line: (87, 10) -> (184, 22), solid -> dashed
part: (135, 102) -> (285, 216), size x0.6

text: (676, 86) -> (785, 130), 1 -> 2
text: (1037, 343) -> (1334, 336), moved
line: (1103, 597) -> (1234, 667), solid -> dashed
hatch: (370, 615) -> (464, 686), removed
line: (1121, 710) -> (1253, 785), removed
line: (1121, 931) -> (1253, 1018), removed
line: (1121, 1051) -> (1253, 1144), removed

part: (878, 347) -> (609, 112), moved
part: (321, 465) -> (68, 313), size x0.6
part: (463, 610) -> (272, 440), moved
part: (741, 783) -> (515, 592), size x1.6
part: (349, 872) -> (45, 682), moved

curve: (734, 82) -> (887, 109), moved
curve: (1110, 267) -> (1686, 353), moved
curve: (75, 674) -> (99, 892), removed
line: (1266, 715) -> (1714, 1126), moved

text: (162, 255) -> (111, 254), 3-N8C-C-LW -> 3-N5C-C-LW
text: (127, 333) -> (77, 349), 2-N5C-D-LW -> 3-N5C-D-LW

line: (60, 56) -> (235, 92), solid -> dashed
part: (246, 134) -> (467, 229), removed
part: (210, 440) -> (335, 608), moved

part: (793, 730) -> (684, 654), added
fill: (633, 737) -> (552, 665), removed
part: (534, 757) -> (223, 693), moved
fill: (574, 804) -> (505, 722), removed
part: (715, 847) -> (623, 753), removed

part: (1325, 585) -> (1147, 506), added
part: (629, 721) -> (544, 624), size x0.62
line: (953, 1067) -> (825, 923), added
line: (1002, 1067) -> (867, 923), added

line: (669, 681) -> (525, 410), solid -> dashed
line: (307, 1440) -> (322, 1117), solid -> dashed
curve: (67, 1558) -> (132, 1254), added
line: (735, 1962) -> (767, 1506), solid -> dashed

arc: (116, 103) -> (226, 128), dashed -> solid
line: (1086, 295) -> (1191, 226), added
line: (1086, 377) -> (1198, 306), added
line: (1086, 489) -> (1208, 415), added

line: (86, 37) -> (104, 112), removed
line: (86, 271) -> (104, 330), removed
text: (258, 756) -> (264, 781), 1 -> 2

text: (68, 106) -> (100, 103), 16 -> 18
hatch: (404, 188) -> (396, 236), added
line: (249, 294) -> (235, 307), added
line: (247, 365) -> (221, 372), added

####################

[Exercise]
Collect every line with the string "removed" from the records, and copy each.

[Result of the exercise]
hatch: (370, 615) -> (464, 686), removed
line: (1121, 710) -> (1253, 785), removed
line: (1121, 931) -> (1253, 1018), removed
line: (1121, 1051) -> (1253, 1144), removed
curve: (75, 674) -> (99, 892), removed
part: (246, 134) -> (467, 229), removed
fill: (633, 737) -> (552, 665), removed
fill: (574, 804) -> (505, 722), removed
part: (715, 847) -> (623, 753), removed
line: (86, 37) -> (104, 112), removed
line: (86, 271) -> (104, 330), removed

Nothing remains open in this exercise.